● ARTICLE À LIRE:
○ ○ ○ ○ ○

C’est avec quelques semaines de décalage que le Tchad a commémoré ce vendredi 16 mai la fête internationale du travail, habituellement célébrée le 1er mai. À Moundou, chef-lieu du Logone occidental, la cérémonie s’est tenue à la place de l’indépendance sous la présidence du délégué général du gouvernement, Dago Yacoub, en présence des responsables des services déconcentrés de l’État, des représentants du secteur privé et public, ainsi que de nombreux travailleurs.
L’édition 2025 est placée sous le thème : « Promouvoir la justice sociale par la création d’emplois, sécuriser le milieu du travail, gage de paix et de travail décent ». Une thématique qui a résonné tout au long des prises de parole.

Le Président de l’Union des Syndicats du Tchad, section du Logone occidental, Gangué Bangdjé, a rappelé l’origine historique de cette journée, née des luttes ouvrières de Chicago en 1886. Il a insisté sur le fait que les droits des travailleurs s’obtiennent par « la persévérance, la dignité et le courage ». Parmi les doléances formulées, figurent le paiement intégral et régulier des salaires, la libération du secrétaire général du Syndicat Indépendant des Enseignants du Tchad Faustin Djimoudouel, la simplification des démarches pour les retraités et l’intégration des jeunes diplômés à la fonction publique.
En réponse, le Délégué général Dago Yacoub a rappelé que le Gouvernement a consacré plusieurs actions du chantier 4 de son programme politique à la question de l’emploi des jeunes, tout en appelant les travailleurs à la résilience. « Le gouvernement se doit de réformer le système éducatif tchadien pour désormais instaurer un système de formation des jeunes en lien avec le travail », a-t-il précisé.

La célébration s’est conclue par le défilé des travailleurs de diverses catégories socioprofessionnelles. Signe d’un engagement et d’une détermination à collaborer aux côtés des autorités pour un développement durable au Tchad.

○ ○ ○ ○ ○

● DONNÉES FOURNIES:
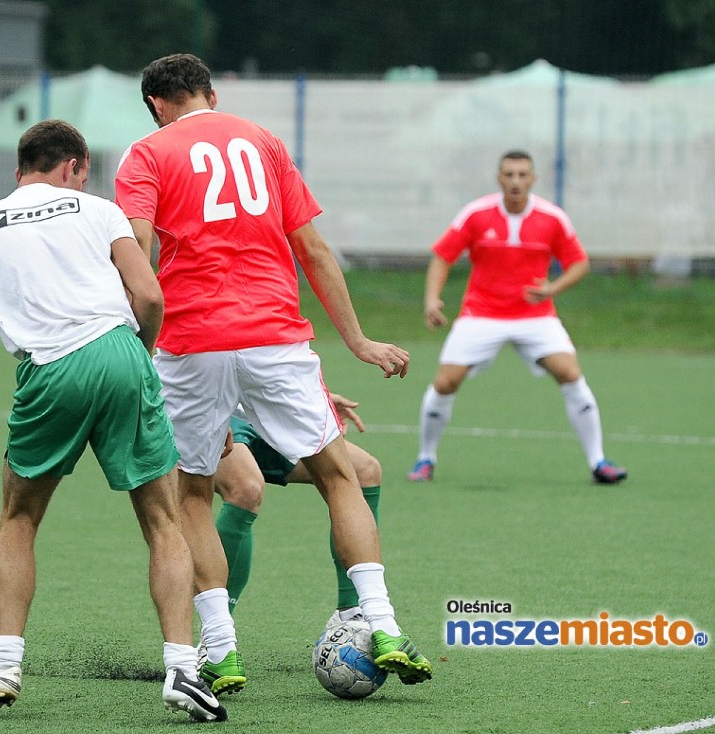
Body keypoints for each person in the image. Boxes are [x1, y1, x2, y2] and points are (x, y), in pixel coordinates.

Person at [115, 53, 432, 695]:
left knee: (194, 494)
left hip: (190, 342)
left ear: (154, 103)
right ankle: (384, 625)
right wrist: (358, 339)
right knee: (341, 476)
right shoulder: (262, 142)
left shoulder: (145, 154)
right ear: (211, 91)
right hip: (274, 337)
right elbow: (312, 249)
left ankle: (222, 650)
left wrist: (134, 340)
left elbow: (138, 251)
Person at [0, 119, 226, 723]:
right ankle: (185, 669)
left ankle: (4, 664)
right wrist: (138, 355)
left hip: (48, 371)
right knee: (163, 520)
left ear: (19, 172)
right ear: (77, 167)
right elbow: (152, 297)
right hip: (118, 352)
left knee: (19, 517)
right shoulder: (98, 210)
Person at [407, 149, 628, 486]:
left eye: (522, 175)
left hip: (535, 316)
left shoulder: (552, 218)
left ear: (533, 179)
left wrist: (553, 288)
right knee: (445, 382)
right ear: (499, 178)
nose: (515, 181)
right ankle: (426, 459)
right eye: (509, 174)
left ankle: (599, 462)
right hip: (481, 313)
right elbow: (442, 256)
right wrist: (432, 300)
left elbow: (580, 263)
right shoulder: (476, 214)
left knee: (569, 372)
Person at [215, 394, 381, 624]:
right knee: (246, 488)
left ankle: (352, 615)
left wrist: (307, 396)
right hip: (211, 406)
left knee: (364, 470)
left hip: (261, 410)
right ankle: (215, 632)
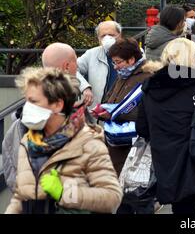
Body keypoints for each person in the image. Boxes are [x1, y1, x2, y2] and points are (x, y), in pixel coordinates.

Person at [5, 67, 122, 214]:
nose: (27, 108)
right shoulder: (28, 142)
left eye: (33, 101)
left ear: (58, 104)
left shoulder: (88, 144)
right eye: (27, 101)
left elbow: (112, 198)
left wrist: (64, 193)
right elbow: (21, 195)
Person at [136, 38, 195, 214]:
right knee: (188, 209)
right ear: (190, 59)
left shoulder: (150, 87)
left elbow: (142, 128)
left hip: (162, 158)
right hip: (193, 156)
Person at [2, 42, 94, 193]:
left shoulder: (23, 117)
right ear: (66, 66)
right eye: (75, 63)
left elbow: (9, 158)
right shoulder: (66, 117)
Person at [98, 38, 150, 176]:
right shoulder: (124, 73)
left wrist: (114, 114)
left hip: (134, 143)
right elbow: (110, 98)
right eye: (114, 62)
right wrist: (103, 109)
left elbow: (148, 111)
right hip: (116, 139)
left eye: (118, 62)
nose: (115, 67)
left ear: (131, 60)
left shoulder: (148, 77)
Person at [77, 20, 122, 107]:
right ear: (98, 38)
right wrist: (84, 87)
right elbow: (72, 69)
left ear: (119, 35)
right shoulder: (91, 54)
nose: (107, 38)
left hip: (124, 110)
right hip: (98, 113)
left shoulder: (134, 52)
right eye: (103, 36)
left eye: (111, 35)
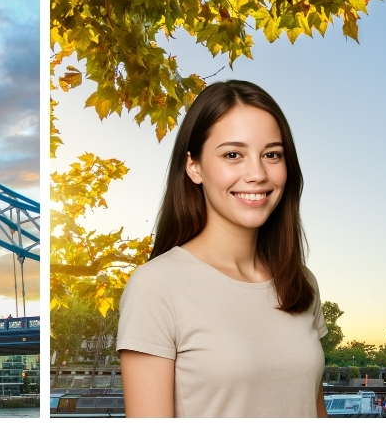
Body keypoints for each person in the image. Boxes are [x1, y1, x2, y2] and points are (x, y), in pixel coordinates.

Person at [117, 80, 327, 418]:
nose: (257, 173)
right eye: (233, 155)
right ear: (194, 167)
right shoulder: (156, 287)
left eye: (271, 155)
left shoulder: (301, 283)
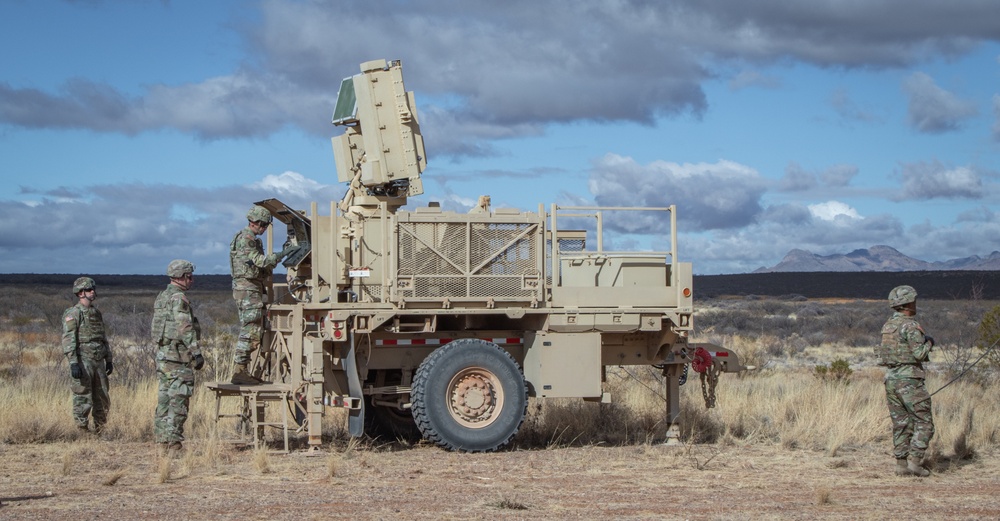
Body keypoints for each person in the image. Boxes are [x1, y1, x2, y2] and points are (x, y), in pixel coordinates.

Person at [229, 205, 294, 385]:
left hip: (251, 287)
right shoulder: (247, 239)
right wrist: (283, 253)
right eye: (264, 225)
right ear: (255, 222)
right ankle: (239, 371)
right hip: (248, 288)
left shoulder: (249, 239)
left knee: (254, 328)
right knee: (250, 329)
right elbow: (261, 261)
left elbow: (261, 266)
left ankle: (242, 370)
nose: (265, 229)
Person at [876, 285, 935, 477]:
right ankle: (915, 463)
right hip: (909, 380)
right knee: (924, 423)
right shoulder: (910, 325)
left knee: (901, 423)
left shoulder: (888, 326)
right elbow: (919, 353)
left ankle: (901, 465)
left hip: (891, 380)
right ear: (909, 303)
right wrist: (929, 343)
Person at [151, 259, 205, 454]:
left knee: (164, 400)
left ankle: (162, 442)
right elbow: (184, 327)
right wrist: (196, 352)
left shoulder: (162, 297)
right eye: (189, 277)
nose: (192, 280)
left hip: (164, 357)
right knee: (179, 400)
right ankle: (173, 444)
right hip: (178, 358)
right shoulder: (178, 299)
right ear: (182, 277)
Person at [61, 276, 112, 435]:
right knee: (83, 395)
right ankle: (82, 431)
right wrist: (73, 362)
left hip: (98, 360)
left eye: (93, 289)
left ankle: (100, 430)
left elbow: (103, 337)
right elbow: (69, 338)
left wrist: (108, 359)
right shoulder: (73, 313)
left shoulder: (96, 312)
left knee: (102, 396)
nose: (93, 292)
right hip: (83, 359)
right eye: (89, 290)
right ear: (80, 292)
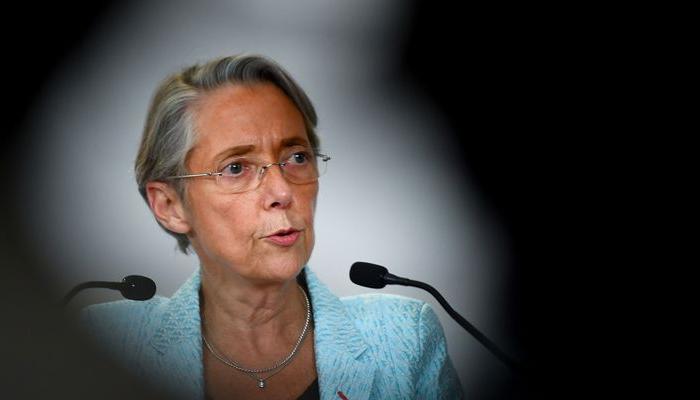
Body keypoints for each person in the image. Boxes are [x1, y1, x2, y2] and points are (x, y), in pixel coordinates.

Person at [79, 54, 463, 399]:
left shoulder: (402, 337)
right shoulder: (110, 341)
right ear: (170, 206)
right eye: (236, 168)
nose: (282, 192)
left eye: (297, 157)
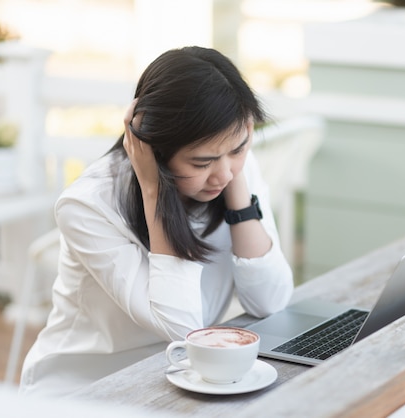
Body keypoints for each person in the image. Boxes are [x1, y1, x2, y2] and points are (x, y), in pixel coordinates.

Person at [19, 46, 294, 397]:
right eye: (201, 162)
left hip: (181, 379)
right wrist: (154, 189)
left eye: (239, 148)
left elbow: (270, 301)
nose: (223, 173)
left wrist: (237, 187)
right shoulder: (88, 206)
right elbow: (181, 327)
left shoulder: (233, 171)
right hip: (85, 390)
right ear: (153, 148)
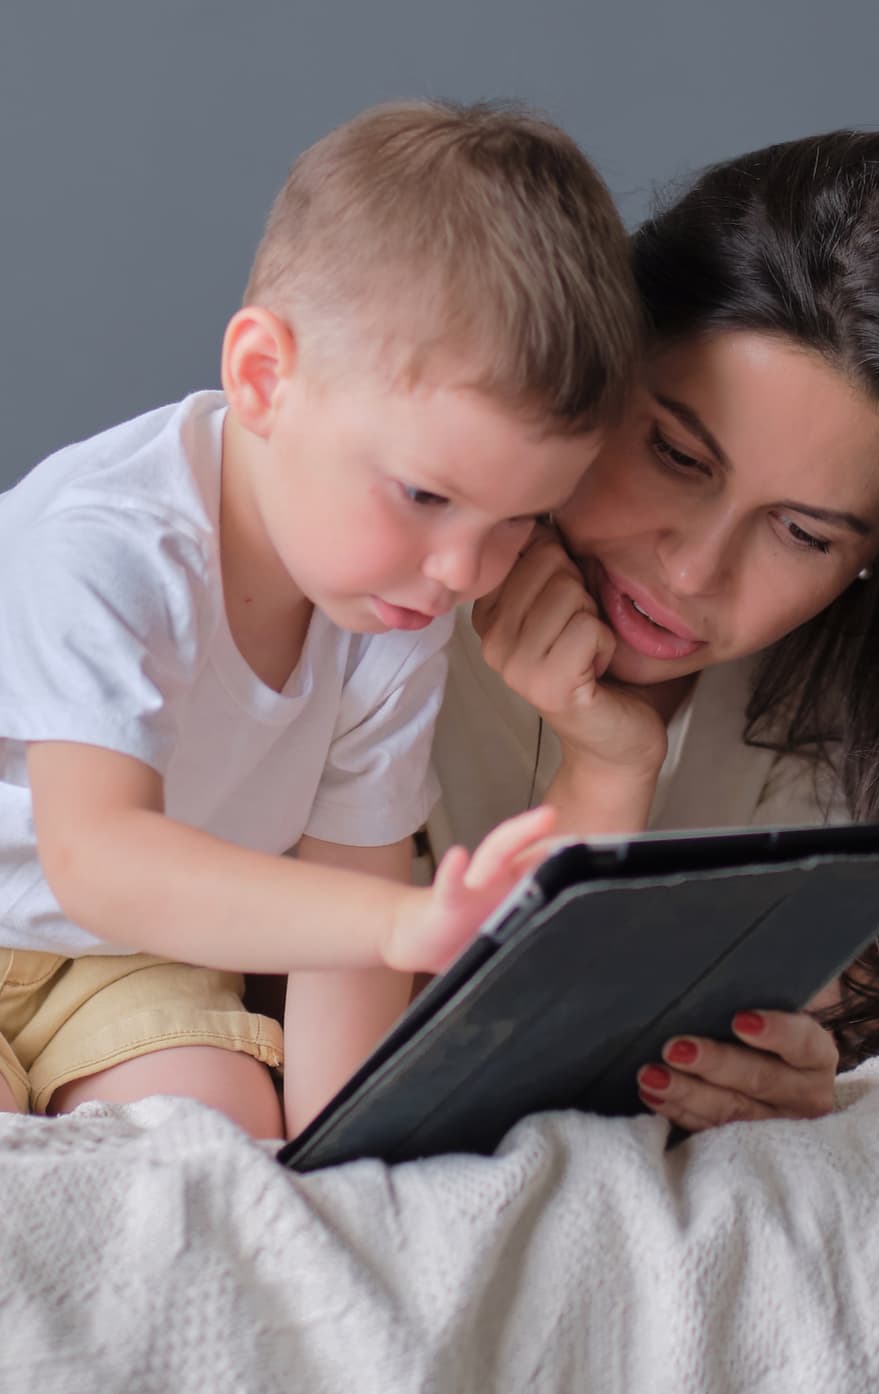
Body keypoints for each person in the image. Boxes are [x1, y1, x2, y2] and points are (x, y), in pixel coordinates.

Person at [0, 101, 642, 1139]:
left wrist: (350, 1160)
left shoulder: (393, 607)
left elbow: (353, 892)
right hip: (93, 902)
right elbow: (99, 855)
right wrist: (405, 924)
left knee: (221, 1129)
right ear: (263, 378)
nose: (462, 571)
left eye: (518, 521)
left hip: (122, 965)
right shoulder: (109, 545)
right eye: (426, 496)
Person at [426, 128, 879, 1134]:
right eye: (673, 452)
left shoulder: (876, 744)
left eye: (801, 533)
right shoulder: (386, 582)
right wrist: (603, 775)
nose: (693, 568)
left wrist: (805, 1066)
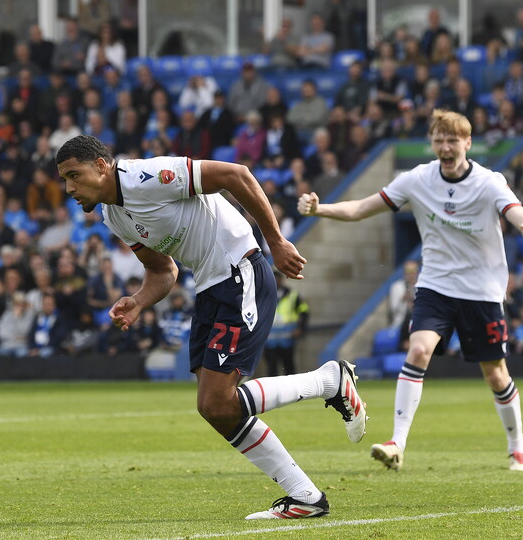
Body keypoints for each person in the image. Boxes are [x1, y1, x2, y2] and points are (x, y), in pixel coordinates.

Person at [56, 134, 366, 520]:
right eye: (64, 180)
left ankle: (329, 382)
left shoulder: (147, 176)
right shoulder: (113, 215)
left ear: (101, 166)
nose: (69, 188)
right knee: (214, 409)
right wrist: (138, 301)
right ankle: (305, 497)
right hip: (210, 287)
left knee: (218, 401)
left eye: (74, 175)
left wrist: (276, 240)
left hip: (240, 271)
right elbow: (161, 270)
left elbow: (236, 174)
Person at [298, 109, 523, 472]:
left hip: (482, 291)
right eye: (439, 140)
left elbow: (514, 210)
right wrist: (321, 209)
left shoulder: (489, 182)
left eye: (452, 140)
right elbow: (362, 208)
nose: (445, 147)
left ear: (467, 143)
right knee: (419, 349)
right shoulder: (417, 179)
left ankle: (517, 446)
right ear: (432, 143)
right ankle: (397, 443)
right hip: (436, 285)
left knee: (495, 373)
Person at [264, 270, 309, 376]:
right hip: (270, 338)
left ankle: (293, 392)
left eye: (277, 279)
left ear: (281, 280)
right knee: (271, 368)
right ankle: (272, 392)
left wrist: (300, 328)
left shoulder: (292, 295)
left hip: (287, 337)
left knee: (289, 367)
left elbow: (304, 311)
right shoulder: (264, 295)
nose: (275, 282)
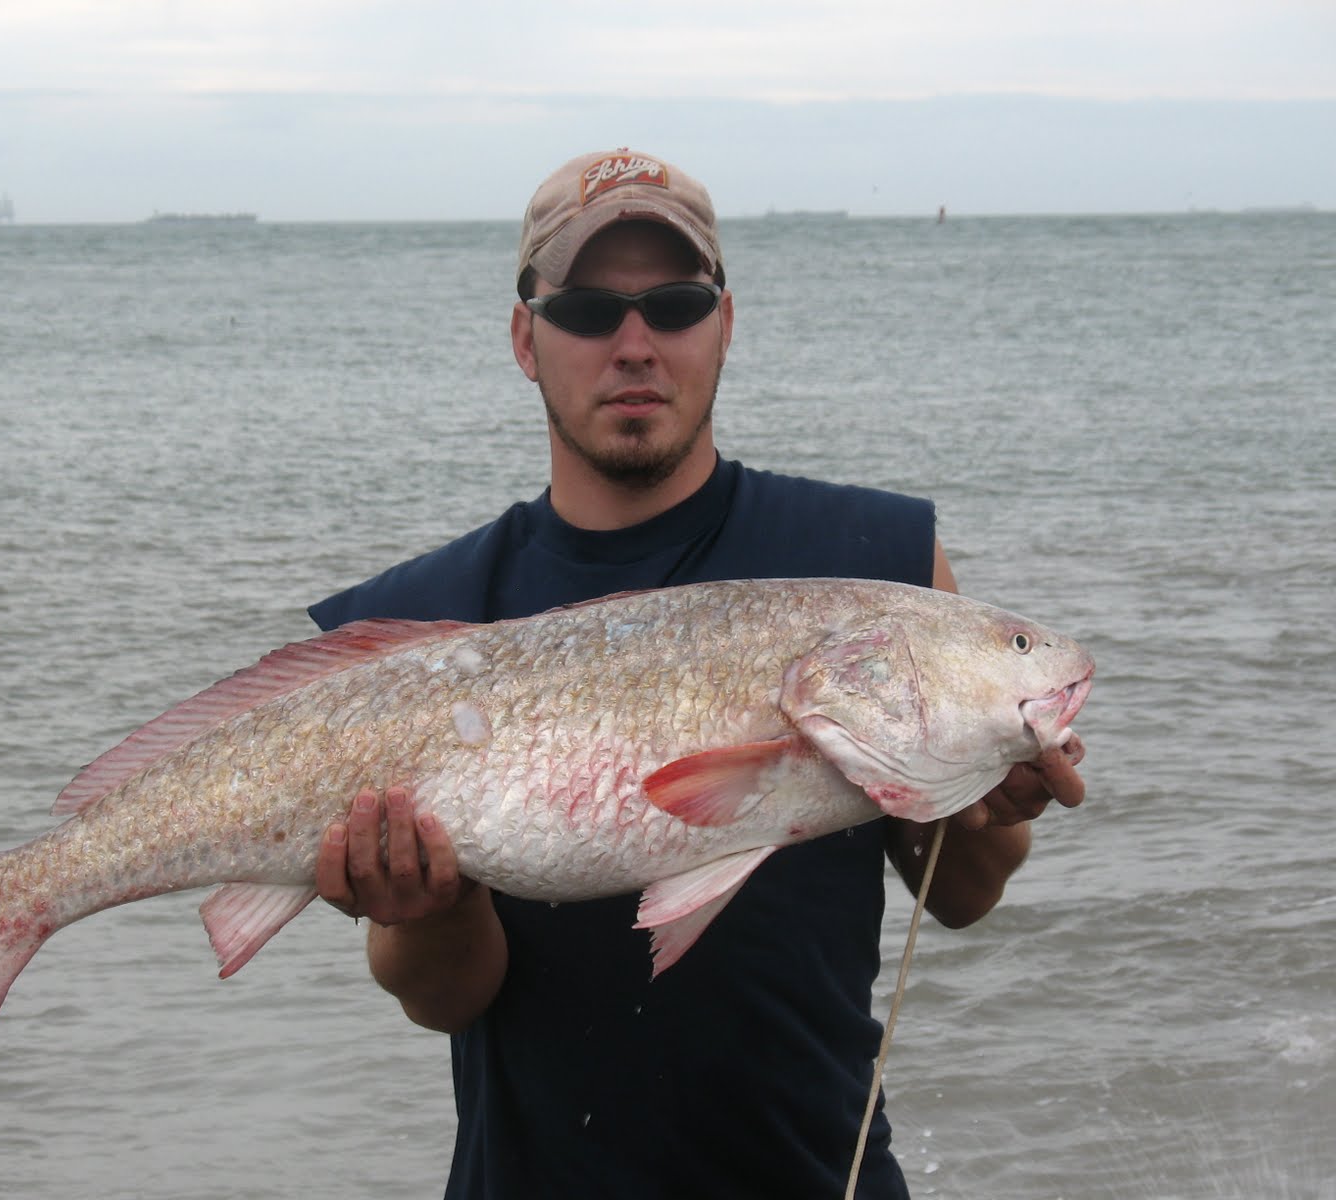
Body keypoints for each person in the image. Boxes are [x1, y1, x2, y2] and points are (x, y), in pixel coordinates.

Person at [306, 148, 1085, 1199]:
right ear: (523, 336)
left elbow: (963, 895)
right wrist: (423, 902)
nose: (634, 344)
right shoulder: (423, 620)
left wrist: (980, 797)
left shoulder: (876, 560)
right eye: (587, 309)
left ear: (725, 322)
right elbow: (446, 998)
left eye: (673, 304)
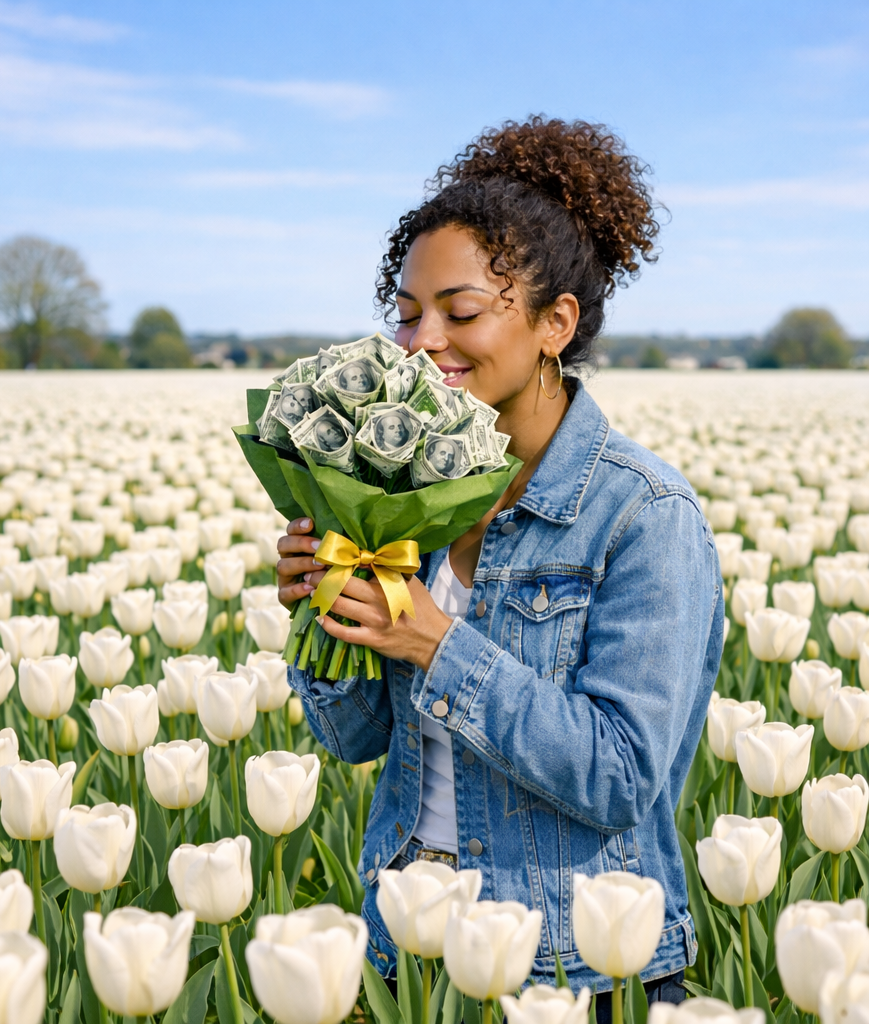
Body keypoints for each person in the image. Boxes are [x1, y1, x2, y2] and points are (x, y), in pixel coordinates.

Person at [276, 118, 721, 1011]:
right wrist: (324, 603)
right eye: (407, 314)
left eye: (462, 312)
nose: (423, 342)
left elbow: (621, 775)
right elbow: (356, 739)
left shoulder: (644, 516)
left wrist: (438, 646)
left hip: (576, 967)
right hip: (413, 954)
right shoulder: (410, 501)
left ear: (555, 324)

○ ○ ○ ○ ○

● TÂCHE À ACCOMPLIR: Extrayez l'article sur la fête du travail à Moundou en entier, sans rien y changer. Appuyez-vous uniquement sur l'article.

● RÉPONSE ATTENDUE:
C’est avec quelques semaines de décalage que le Tchad a commémoré ce vendredi 16 mai la fête internationale du travail, habituellement célébrée le 1er mai. À Moundou, chef-lieu du Logone occidental, la cérémonie s’est tenue à la place de l’indépendance sous la présidence du délégué général du gouvernement, Dago Yacoub, en présence des responsables des services déconcentrés de l’État, des représentants du secteur privé et public, ainsi que de nombreux travailleurs.
L’édition 2025 est placée sous le thème : « Promouvoir la justice sociale par la création d’emplois, sécuriser le milieu du travail, gage de paix et de travail décent ». Une thématique qui a résonné tout au long des prises de parole.

Le Président de l’Union des Syndicats du Tchad, section du Logone occidental, Gangué Bangdjé, a rappelé l’origine historique de cette journée, née des luttes ouvrières de Chicago en 1886. Il a insisté sur le fait que les droits des travailleurs s’obtiennent par « la persévérance, la dignité et le courage ». Parmi les doléances formulées, figurent le paiement intégral et régulier des salaires, la libération du secrétaire général du Syndicat Indépendant des Enseignants du Tchad Faustin Djimoudouel, la simplification des démarches pour les retraités et l’intégration des jeunes diplômés à la fonction publique.
En réponse, le Délégué général Dago Yacoub a rappelé que le Gouvernement a consacré plusieurs actions du chantier 4 de son programme politique à la question de l’emploi des jeunes, tout en appelant les travailleurs à la résilience. « Le gouvernement se doit de réformer le système éducatif tchadien pour désormais instaurer un système de formation des jeunes en lien avec le travail », a-t-il précisé.

La célébration s’est conclue par le défilé des travailleurs de diverses catégories socioprofessionnelles. Signe d’un engagement et d’une détermination à collaborer aux côtés des autorités pour un développement durable au Tchad.